- **Tâche 1**: Dans le fil de discussion sur l'appli Mail, pourquoi GilG29 a-t-il laissé son iPad se décharger ?
- **Tâche 2**: Reprenez le passage du fil de discussion sur l'appli Mail qui commence à « Oui pour la » et se termine à « Maxmad68 (20 Décembre 2014) », en remplaçant « site » par « forum ».
- **Tâche 3**: Donnez les pseudonymes de tous les auteurs de messages du fil de discussion sur l'appli Mail, chacun une seule fois.

- **Texte**:
----------------

# Problème Appli Mail sur Ipad 4



## GilG29 (15 Décembre 2014)

Bonsoir, 
depuis une mise à jour de IOS version 8.1.2 hier, mon appli mail s'ouvre, montre page blanche et au bout de 10 secondes se referme ...
Avez vous connaissance de bugs de ce type ?
Par contre mon iPhone 4s qui a digéré la même version ne m'offre pas le même Bug et fonctionne normalement.
Merci d'avance de vos bonnes infos,
Cdlt
Gilbert

---------- Nouveau message ajouté à 22h25 ---------- Le message précédent a été envoyé à 22h11 ----------

Vous aurez corrigé la mise à jour, en 8.2.1 ... Désolé de ma légère dyslexie de chiffres !


----------



## Deleted member 18124 (16 Décembre 2014)

GilG29 a dit:


> Bonsoir,
> depuis une mise à jour de IOS version 8.1.2 hier, mon appli mail s'ouvre, montre page blanche et au bout de 10 secondes se referme ...
> Avez vous connaissance de bugs de ce type ?
> Par contre mon iPhone 4s qui a digéré la même version ne m'offre pas le même Bug et fonctionne normalement.
> ...



Bonjour,

As-tu essayé de la relancer (double appui sur le bouton home et faire glisser vers le haut la fenêtre de Mail puis relancer Mail) ?




GilG29 a dit:


> Vous aurez corrigé la mise à jour, en 8.2.1 ... Désolé de ma légère dyslexie de chiffres !



Ben non, c'est bien 8.1.2.


----------



## GilG29 (20 Décembre 2014)

Oui pour la relance mais rien n'y fait ... J'ai aussi laissé l'iPad se décharger en batterie, solution qui m'a été aussi proposé sur un autre site, mais toujours le même problème. Les restaurations n'ont pas l'air d'être convaincantes non plus sur ce que j'ai lu également. J'attends une réponse positive et je vous en remercie d'avance ... Gilbert


----------



## Maxmad68 (20 Décembre 2014)

Ton ipad est jailbreaké?


----------



## Mylenerainon (30 Janvier 2015)

Pour ma part, je l'ai téléchargé hier et en essayant d'envoyer un message app a planté. Quand je l'ouvre, on ne que l'icône pour écrire un mail par contre le portable me signale toujours par une sonnerie que je reçois bien les mails mais impossible de les voir.. J'ai besoin d'aide :/


----------



## dedepitoul (21 Mai 2015)

Bonjour,
Je rencontre le même problème avec mon Ipad, est ce que depuis le message de Mylenerainon (janvier 2015) quelqu'un a la solution?
Merci de vos réponses


----------

----------------

- **Données fournies**:
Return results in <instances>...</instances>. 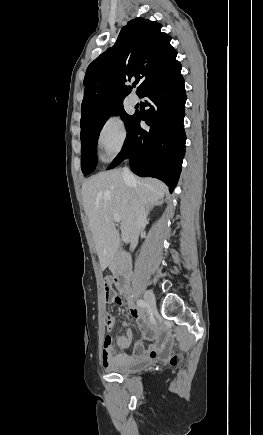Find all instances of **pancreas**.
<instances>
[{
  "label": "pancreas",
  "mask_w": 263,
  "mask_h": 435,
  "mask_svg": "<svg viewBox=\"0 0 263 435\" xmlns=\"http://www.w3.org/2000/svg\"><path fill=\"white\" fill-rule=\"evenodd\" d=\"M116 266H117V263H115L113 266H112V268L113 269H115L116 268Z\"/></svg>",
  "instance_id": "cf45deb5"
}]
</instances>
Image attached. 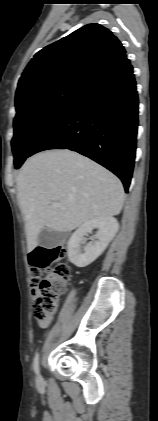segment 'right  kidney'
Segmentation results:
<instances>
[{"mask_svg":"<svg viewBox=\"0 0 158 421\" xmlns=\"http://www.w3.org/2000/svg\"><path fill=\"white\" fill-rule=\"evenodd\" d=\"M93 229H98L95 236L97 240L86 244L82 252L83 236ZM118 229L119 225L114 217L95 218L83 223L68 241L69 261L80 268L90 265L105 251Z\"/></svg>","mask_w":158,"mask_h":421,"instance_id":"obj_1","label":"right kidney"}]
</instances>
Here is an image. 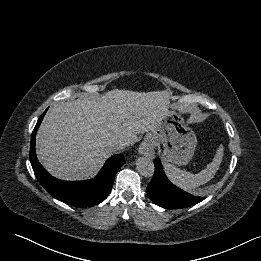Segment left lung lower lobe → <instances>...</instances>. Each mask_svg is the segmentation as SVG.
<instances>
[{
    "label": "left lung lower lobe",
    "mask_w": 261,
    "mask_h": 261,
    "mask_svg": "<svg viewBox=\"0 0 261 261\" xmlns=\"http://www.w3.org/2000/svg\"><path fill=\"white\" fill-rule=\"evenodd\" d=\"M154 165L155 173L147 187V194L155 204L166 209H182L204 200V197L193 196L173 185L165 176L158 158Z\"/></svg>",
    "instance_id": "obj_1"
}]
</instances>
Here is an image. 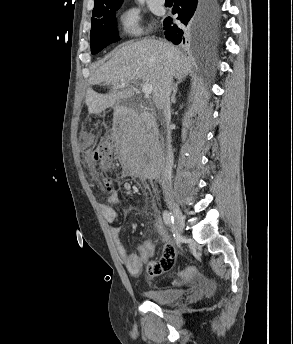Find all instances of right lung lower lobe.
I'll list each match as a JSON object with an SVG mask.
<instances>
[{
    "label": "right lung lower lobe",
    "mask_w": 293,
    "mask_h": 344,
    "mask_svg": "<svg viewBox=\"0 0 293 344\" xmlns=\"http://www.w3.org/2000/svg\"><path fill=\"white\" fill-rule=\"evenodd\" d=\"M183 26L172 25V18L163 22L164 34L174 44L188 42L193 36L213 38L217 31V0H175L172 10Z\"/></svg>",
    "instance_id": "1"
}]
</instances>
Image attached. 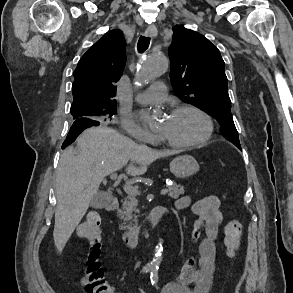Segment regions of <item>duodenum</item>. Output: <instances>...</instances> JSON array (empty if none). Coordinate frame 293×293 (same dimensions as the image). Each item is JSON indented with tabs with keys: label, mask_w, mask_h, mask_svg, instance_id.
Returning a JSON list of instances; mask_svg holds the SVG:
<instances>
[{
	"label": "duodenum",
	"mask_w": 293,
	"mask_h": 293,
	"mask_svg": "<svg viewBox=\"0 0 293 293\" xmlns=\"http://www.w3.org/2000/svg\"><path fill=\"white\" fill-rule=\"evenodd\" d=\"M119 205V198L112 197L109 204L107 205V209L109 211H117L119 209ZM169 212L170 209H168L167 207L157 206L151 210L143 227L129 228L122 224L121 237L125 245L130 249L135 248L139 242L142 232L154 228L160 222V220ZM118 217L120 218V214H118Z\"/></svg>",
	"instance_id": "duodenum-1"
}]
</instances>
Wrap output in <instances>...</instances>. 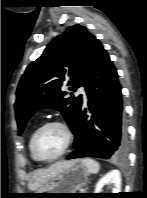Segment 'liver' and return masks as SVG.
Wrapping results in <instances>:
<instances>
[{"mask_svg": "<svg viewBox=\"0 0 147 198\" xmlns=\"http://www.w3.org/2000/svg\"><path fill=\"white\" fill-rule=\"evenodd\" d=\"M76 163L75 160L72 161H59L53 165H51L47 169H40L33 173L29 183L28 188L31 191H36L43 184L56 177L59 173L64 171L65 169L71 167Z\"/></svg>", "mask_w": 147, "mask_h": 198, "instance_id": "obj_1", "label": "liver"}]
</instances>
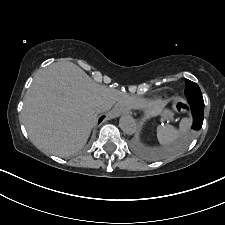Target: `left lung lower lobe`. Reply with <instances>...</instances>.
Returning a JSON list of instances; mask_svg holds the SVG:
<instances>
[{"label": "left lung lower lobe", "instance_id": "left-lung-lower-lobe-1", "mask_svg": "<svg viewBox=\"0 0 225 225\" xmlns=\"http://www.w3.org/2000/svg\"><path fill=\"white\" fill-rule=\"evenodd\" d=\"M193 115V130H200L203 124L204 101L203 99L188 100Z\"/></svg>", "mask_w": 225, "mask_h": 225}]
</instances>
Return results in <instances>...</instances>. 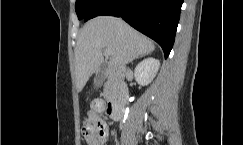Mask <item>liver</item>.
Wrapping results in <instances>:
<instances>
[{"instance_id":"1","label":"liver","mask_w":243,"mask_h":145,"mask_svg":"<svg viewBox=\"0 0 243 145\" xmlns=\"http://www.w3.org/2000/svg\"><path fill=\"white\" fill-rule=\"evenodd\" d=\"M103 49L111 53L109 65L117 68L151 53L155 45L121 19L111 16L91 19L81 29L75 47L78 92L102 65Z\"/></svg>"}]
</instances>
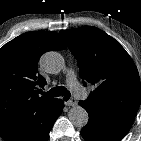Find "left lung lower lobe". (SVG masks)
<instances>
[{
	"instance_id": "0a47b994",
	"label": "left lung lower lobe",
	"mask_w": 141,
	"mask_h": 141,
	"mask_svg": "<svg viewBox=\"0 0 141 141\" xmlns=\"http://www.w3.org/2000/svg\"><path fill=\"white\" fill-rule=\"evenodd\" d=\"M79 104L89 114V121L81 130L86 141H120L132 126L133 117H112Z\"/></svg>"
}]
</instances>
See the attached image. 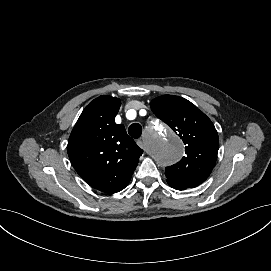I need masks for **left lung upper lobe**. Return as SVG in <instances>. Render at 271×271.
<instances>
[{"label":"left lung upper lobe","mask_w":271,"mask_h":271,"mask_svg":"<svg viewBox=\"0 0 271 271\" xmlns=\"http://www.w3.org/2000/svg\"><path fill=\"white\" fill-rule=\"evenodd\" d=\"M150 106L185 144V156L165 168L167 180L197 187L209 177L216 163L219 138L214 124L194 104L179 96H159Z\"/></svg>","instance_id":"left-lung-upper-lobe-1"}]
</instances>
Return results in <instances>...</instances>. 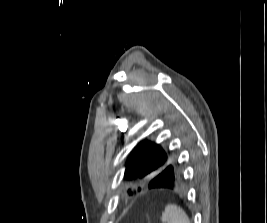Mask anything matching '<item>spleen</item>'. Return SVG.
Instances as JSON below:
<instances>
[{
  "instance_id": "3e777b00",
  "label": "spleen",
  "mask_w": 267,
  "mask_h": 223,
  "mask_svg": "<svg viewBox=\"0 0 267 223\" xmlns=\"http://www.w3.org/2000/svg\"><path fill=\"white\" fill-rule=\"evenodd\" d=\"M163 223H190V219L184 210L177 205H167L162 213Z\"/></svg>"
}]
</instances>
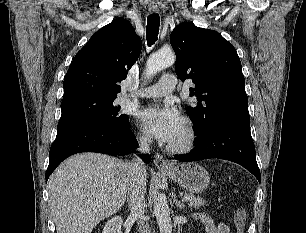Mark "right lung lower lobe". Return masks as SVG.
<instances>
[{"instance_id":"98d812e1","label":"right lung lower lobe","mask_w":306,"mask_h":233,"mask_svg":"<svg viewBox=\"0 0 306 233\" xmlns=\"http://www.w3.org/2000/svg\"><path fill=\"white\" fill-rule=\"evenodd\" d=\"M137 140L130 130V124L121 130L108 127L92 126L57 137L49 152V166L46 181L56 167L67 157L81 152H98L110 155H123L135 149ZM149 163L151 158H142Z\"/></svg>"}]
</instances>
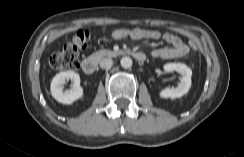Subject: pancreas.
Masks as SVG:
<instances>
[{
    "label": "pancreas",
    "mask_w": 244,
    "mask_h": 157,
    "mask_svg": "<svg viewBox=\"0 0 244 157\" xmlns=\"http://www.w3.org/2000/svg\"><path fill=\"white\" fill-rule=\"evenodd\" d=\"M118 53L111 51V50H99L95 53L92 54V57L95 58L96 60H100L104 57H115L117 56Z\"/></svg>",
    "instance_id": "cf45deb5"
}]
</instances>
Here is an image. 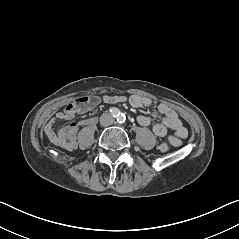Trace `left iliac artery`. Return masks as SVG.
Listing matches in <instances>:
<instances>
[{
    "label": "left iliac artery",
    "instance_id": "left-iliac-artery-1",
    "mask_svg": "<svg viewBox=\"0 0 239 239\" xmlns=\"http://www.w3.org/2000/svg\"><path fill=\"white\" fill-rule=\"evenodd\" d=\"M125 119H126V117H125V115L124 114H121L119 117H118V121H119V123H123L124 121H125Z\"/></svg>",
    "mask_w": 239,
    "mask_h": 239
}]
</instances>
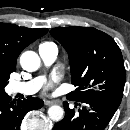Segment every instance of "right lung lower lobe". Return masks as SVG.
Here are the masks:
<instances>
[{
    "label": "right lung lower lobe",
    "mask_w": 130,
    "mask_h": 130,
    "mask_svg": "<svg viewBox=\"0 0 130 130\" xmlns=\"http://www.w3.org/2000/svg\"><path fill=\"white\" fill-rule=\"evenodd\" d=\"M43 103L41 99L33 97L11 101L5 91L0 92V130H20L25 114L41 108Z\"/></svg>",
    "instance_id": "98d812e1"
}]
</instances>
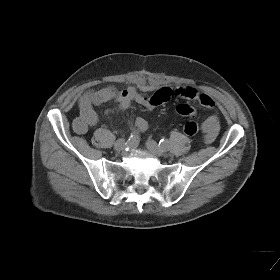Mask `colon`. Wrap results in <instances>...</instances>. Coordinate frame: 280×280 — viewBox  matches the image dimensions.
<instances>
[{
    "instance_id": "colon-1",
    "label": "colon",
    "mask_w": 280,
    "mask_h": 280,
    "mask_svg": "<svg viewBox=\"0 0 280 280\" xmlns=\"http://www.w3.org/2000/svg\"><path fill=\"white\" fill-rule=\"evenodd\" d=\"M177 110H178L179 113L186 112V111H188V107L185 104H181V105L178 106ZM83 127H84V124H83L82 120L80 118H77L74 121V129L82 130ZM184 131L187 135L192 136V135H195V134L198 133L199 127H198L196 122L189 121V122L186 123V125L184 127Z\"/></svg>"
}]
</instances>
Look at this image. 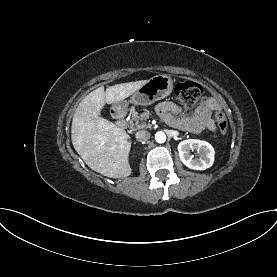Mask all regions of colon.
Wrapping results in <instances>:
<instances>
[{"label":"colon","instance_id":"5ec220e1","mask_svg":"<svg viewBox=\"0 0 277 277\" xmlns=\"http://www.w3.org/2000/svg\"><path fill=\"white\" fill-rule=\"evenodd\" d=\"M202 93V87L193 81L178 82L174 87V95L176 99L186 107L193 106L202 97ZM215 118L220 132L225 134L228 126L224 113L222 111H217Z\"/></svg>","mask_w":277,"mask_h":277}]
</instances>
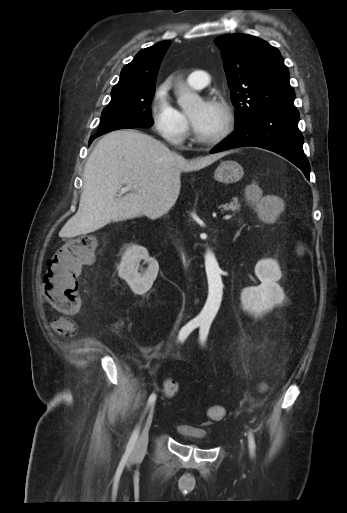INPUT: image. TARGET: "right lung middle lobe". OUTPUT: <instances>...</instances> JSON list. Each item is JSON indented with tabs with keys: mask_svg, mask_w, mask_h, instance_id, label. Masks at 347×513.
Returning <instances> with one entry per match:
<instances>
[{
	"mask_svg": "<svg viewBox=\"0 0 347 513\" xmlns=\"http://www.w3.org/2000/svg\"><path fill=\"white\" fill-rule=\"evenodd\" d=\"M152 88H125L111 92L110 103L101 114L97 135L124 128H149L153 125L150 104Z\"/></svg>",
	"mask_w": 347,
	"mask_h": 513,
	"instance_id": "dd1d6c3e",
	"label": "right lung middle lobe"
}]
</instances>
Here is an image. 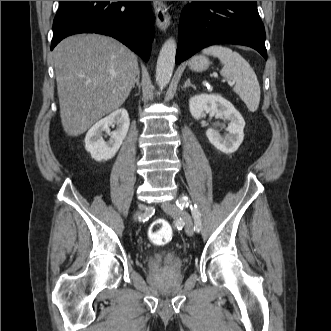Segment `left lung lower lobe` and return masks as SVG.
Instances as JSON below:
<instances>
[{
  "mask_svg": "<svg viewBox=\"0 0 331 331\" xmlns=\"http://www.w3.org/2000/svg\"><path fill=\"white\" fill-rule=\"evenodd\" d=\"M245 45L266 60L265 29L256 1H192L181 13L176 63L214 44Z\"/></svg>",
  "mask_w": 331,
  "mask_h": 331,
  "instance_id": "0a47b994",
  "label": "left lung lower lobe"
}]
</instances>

----------------

- **Réponse 1**: Il l'a fait parce que cette solution lui avait été proposée sur un autre site. Cela n'a rien changé : le problème est resté le même.

- **Réponse 2**:
Oui pour la relance mais rien n'y fait ... J'ai aussi laissé l'iPad se décharger en batterie, solution qui m'a été aussi proposé sur un autre forum, mais toujours le même problème. Les restaurations n'ont pas l'air d'être convaincantes non plus sur ce que j'ai lu également. J'attends une réponse positive et je vous en remercie d'avance ... Gilbert


----------



## Maxmad68 (20 Décembre 2014)

- **Réponse 3**:
GilG29
Deleted member 18124
Maxmad68
Mylenerainon
dedepitoul